___ BEREITGESTELLTE ANGABEN ___
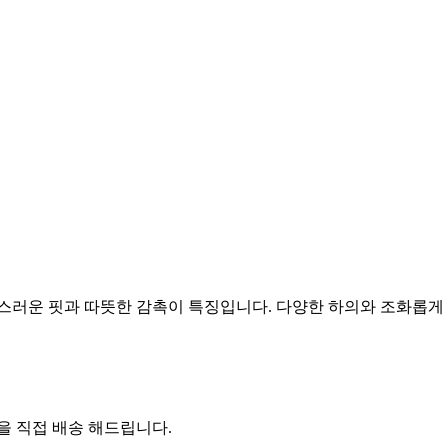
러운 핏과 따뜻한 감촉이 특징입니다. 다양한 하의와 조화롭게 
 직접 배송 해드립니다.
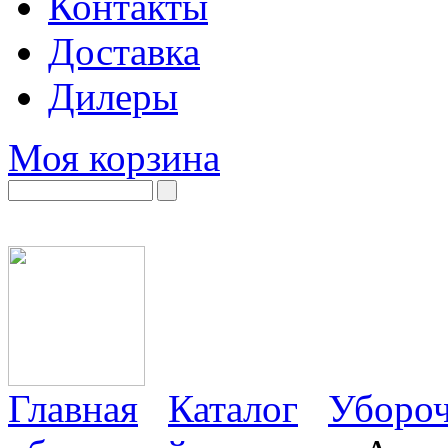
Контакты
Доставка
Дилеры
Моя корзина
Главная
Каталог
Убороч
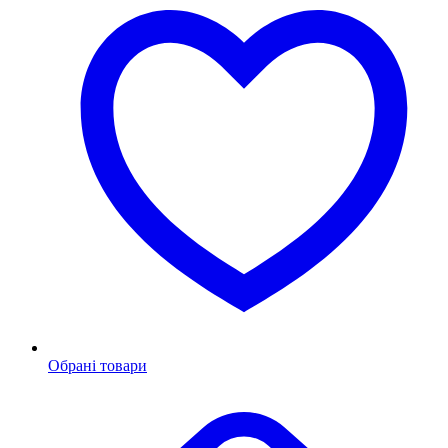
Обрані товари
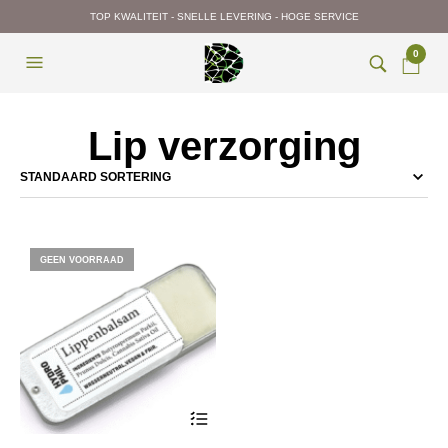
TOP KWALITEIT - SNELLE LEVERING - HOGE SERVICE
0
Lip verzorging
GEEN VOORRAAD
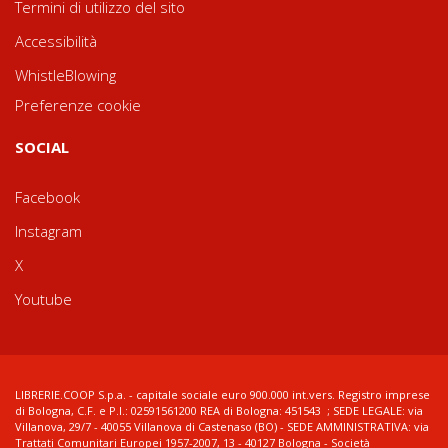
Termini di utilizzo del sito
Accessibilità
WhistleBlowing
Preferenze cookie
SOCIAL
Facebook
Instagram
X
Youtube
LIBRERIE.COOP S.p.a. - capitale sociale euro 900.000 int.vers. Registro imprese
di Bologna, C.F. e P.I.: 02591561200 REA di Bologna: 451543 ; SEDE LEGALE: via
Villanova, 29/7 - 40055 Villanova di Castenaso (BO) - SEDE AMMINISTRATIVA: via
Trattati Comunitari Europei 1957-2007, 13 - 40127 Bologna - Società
___
___ BEREITGESTELLTE ANGABEN ___
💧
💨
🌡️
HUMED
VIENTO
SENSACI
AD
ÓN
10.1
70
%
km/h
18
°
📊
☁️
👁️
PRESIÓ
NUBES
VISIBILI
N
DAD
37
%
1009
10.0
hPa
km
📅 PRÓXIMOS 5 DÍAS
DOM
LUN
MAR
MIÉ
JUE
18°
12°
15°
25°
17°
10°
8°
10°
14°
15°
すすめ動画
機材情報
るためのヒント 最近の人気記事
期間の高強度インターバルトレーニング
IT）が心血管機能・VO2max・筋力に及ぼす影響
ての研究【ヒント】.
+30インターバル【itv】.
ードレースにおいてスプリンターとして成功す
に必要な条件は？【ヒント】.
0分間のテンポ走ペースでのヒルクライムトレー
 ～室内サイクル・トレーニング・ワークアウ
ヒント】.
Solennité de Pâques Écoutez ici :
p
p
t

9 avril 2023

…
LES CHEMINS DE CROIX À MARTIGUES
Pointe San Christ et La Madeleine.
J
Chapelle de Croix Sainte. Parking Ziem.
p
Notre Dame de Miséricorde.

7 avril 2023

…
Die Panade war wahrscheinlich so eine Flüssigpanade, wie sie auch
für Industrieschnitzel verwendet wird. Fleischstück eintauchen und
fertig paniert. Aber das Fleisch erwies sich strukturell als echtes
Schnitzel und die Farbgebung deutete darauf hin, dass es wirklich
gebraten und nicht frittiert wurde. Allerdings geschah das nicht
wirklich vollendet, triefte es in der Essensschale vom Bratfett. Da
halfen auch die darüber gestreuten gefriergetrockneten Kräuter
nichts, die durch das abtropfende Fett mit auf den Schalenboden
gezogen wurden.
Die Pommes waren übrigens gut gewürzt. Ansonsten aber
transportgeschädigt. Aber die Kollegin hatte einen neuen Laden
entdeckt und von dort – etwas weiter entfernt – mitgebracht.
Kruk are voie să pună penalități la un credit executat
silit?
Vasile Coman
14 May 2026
___
___ BEREITGESTELLTE ANGABEN ___
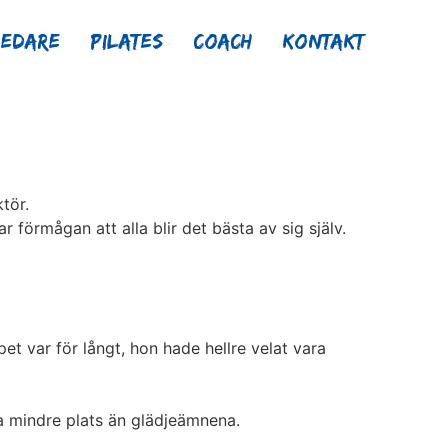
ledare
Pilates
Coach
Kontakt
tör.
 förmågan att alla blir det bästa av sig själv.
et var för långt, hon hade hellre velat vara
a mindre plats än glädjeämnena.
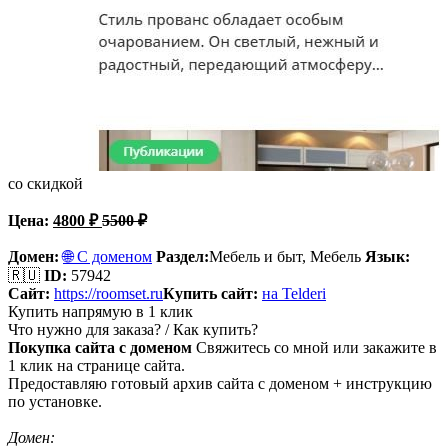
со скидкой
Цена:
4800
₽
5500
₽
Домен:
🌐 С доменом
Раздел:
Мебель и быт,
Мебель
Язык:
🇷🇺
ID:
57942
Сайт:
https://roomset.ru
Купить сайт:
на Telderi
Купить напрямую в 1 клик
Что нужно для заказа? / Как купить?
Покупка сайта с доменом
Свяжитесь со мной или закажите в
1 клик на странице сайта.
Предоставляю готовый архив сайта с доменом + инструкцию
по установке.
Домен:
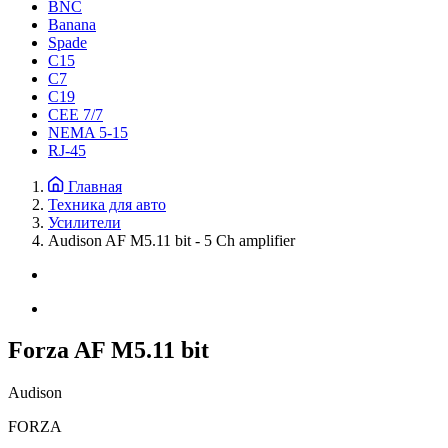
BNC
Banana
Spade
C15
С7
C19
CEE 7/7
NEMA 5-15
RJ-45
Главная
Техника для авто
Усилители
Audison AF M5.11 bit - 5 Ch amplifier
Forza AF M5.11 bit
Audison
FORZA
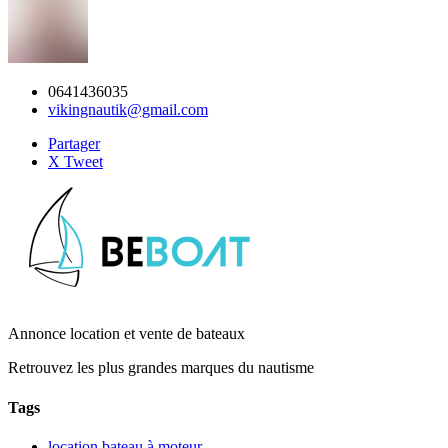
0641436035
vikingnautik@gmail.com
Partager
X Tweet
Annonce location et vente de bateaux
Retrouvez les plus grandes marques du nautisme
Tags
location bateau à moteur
___
ARBEITSAUFTRAG =>
Ersetze in den Zeilen ab der Zeile mit „Termini di utilizzo del sito“ bis einschließlich der Zeile mit „di Bologna, C.F.“ das Wort „Instagram“ durch „Pinterest“ und gib diese Zeilen sonst unverändert wieder.

ÜBUNGSERGEBNIS =>
Termini di utilizzo del sito
Accessibilità
WhistleBlowing
Preferenze cookie
SOCIAL
Facebook
Pinterest
X
Youtube
LIBRERIE.COOP S.p.a. - capitale sociale euro 900.000 int.vers. Registro imprese
di Bologna, C.F. e P.I.: 02591561200 REA di Bologna: 451543 ; SEDE LEGALE: via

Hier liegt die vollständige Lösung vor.